Reading passage:
Hollywood is Broken: How One Filmmaker Bypassed Studios to Raise $1M and Greenlight His Own Movies

I chatted with filmmaker Daren Smith, someone I’ve been following for a while and quietly rooting for. Daren is based in Utah, but his thinking is global. He’s not waiting for Hollywood to call. He’s building his own system, raising his own capital, and greenlighting his own films with intention.

What struck me most in this conversation wasn’t just the ambition, but the clarity. We talked about storytelling, family films, broken indie models, raising a film fund from scratch, and what it actually takes to do this without pretending it’s easy.

For people who don’t know you, who is Daren Smith and how did you get here?

The long version would take a few episodes, but the short version is I’m an indie film producer based in Provo, Utah. I’ve produced four feature films over the last four years. Before that I did four seasons of television, and before that I ran a small boutique video production company like a lot of people do.

Right now my focus is building a new model for profitably investing in independent film. I created a film fund that’s designed to finance the next slate of movies where I act more as an executive producer instead of being boots on the ground for every project. Over the last year I’ve been raising money. We crossed our first million dollars in commitments in October and greenlit our first film, Brotherhood, which goes into production in April. The goal is three to four films a year moving forward.

At the core, the vision is meaningful media. Movies that spark conversation and change people for the better. Values based, family friendly stories.

What kinds of stories are you most drawn to telling?

I’m what they call an Xennial. Born in ‘83. I grew up on 80s and 90s movies. I’m 42 now and I’m watching those same movies with my kids and they still love them. The Sandlot. The Goonies. The Princess Bride.

I look at the current landscape and honestly, there’s not much for families. Most of what’s in theaters is rated R. I’m not anti rated R, but I don’t love dark, demonic, distressing stories. I don’t go to the movies to feel worse about life.

My wife and I have three boys. If I can make movies for parents in their 40s who love movies and want something they can bring their whole family to, you don’t just get one ticket. You get the whole family. Over time, that builds trust. It builds a brand. Eventually people show up because it’s another Craftsman Films movie, not just because they recognize an IP.

You’re not waiting for studios. You decided to raise your own fund. Why?

Because the indie film model is broken. I lived inside it for four movies and kept asking, why is this so hard?

The traditional model is backwards. You write a script, raise money for one film, make it, hope for distribution, and then hope an audience finds it with almost no marketing budget. That’s not a business model, that’s a hope strategy.

The records:
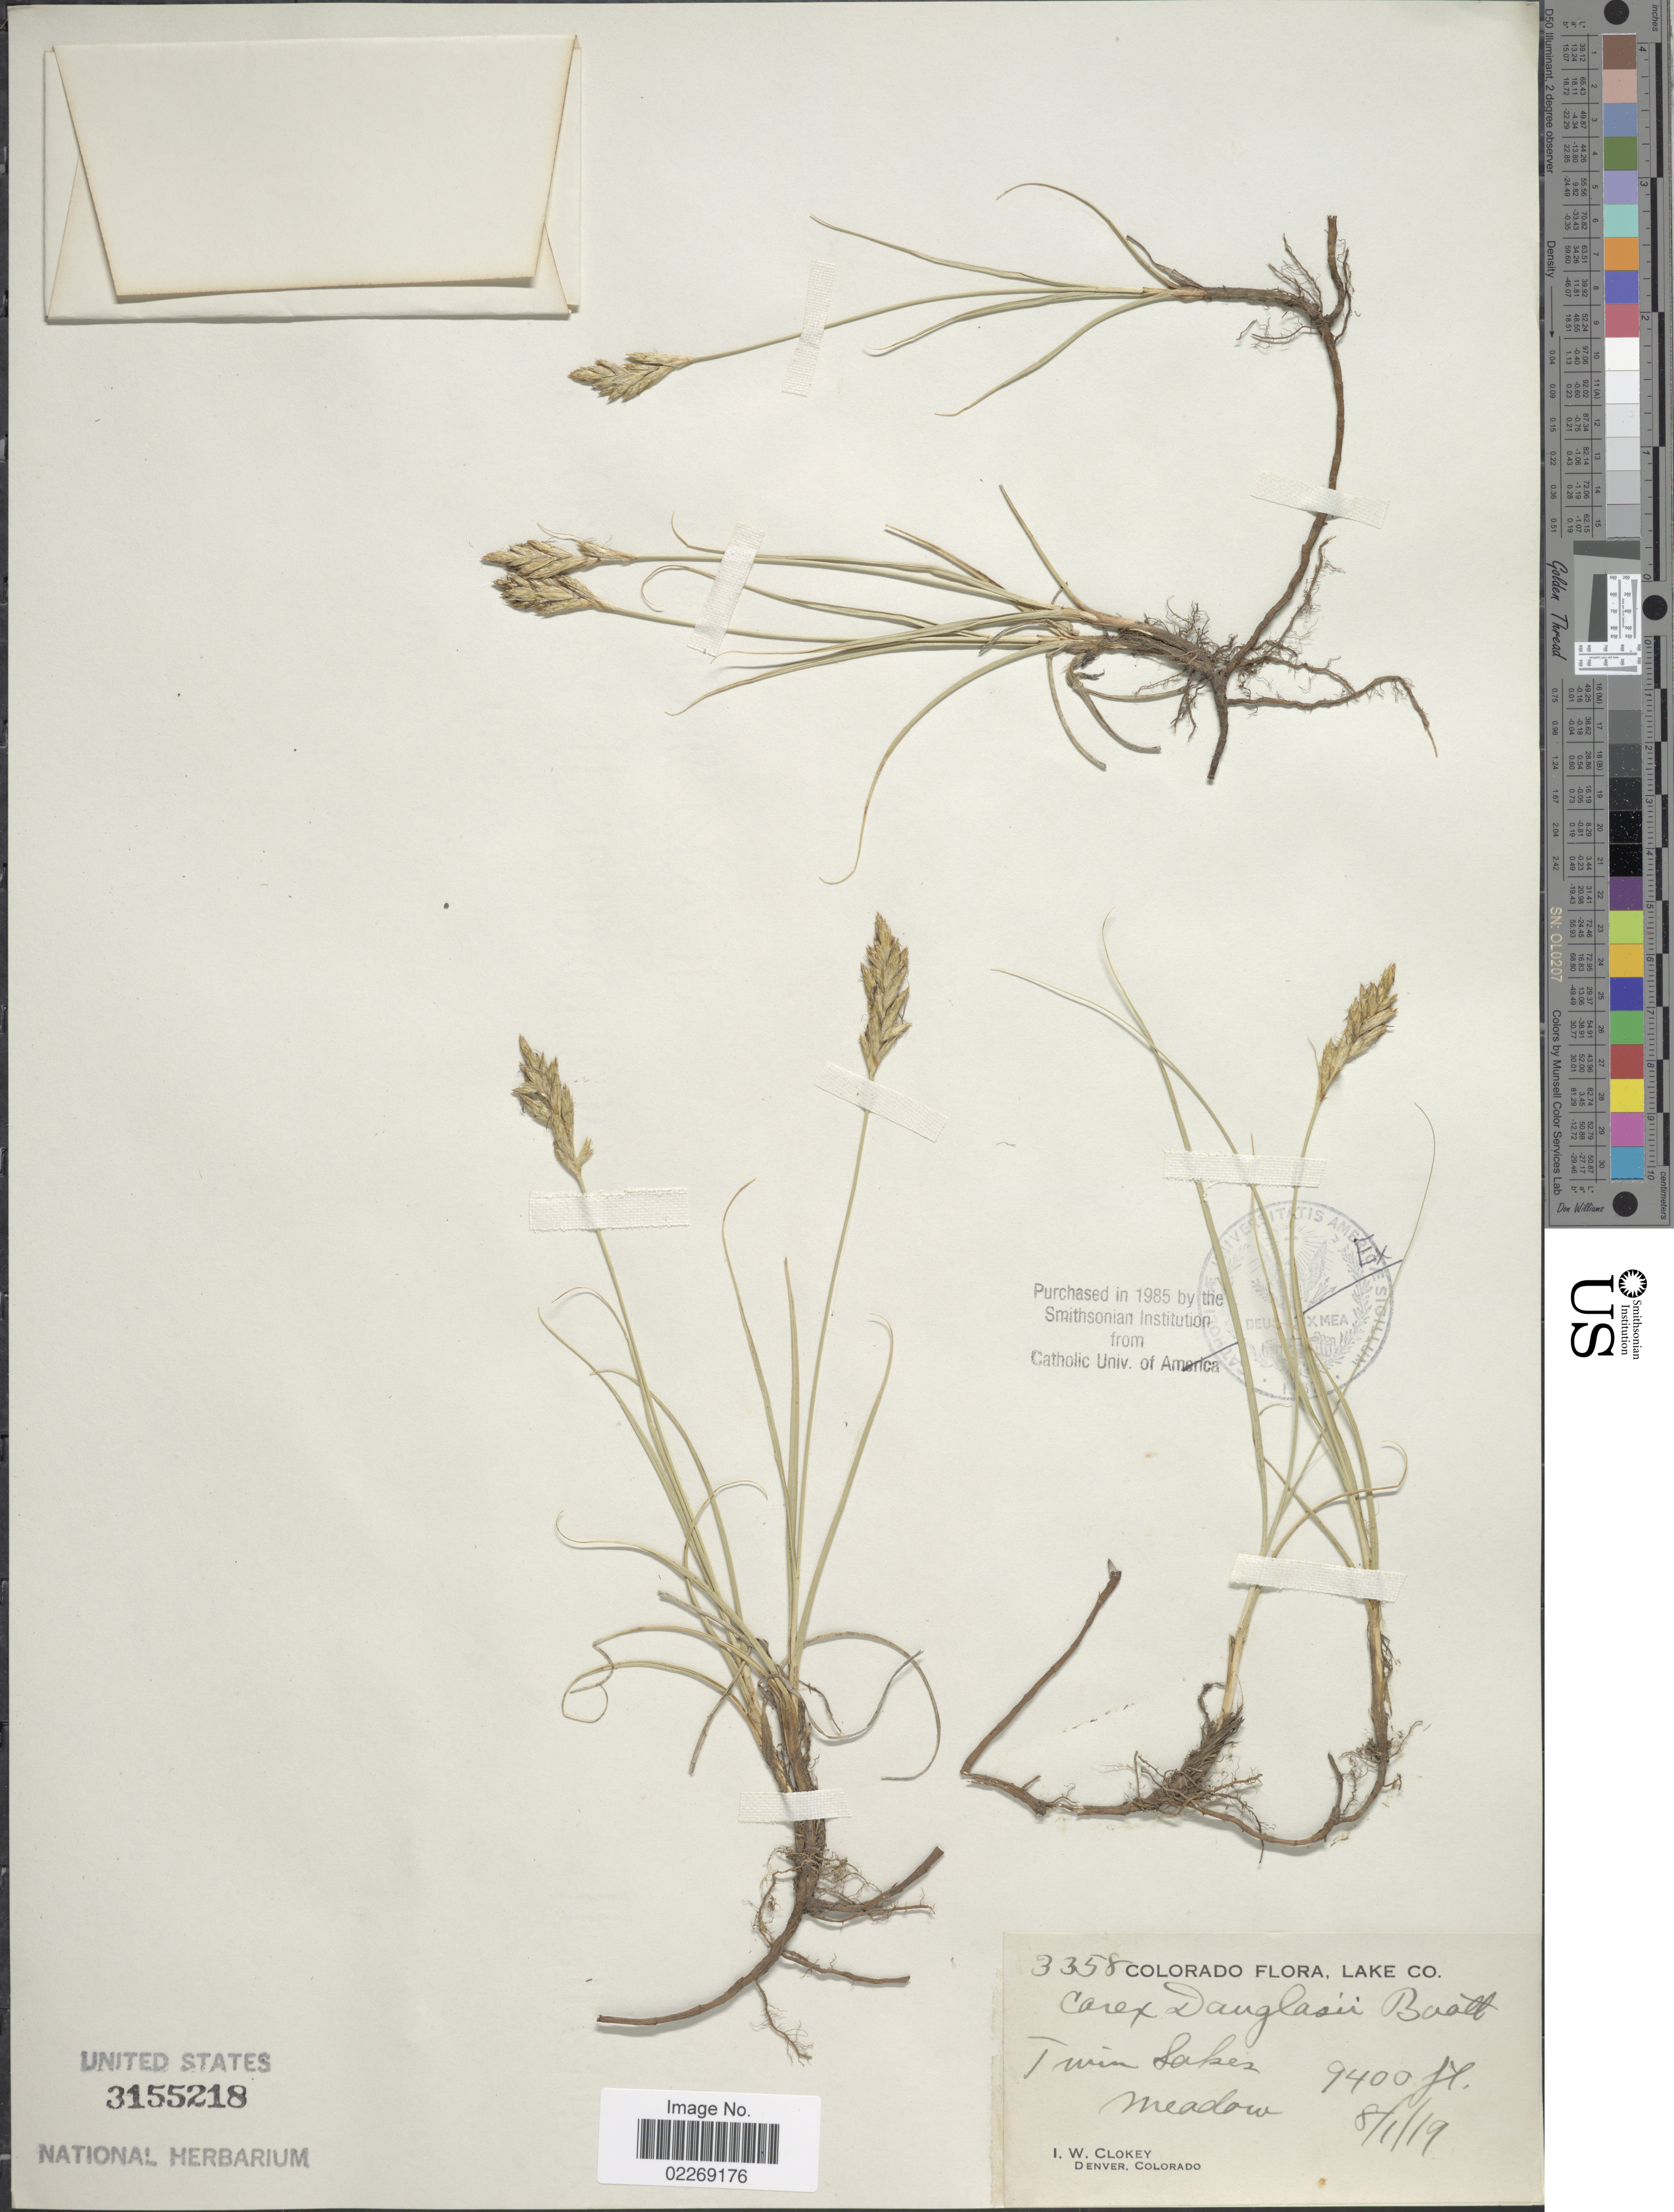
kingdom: Plantae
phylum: Tracheophyta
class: Liliopsida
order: Poales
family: Cyperaceae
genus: Carex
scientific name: Carex douglasii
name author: Boott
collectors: I. W. Clokey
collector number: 3358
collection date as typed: Transcribed d/m/y: 1/8/19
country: United States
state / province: Colorado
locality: Lake Co. Twin Lakes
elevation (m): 2865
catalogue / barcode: US 3155218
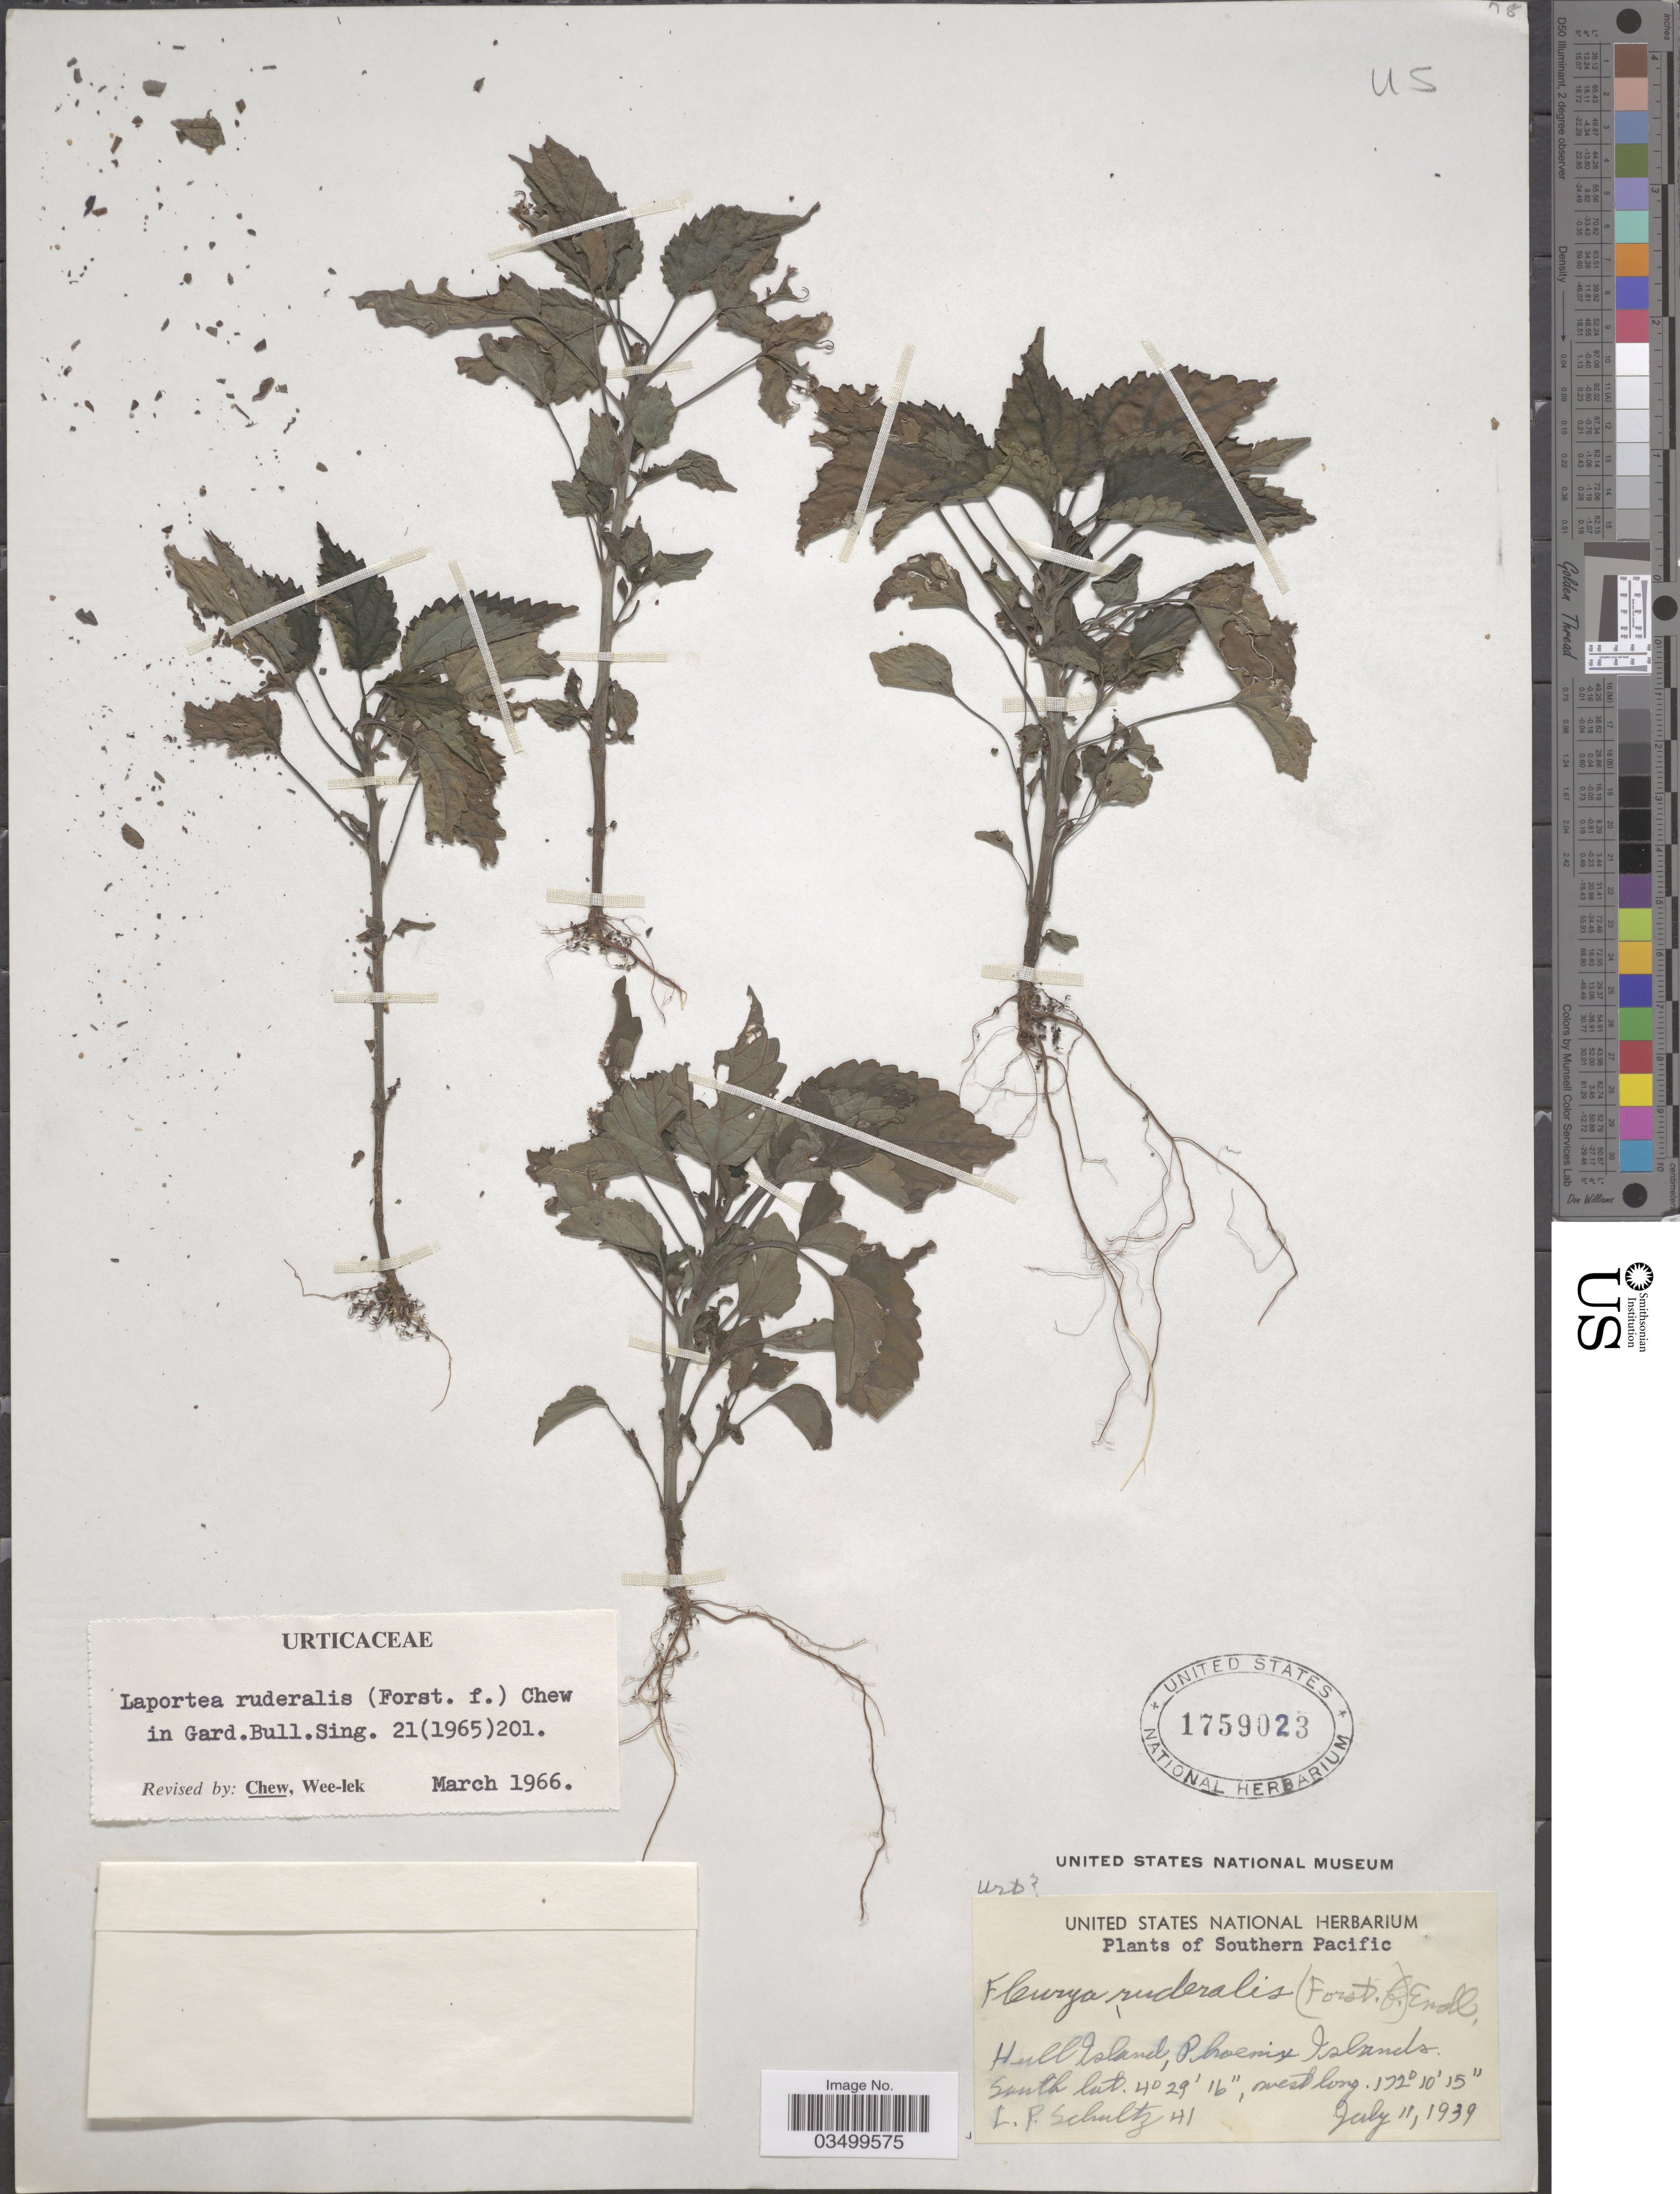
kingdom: Plantae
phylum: Tracheophyta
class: Magnoliopsida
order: Rosales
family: Urticaceae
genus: Laportea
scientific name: Laportea ruderalis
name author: (G. Forst.) Chew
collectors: L. P. Schultz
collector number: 41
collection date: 1939-07-11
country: Kiribati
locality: Southern Pacific. Hull Island, Phoenix Islands.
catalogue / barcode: US 1759023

Goals:
1. Answer these questions about the filmmaker interview.
(a) In which city is Daren Smith based?
(b) What is the title of the first film greenlit by his fund?
(c) How many sons do Daren Smith and his wife have?
2. Copy everything in the records from the line containing "elevation (m): 2865" down to the end of the records, including both ends, and leave out the pictures.
The interview and the records come from unrelated sources.

Responses to the exercise:
1.
(a) Provo, Utah
(b) Brotherhood
(c) Three

2.
elevation (m): 2865
catalogue / barcode: US 3155218
kingdom: Plantae
phylum: Tracheophyta
class: Magnoliopsida
order: Rosales
family: Urticaceae
genus: Laportea
scientific name: Laportea ruderalis
name author: (G. Forst.) Chew
collectors: L. P. Schultz
collector number: 41
collection date: 1939-07-11
country: Kiribati
locality: Southern Pacific. Hull Island, Phoenix Islands.
catalogue / barcode: US 1759023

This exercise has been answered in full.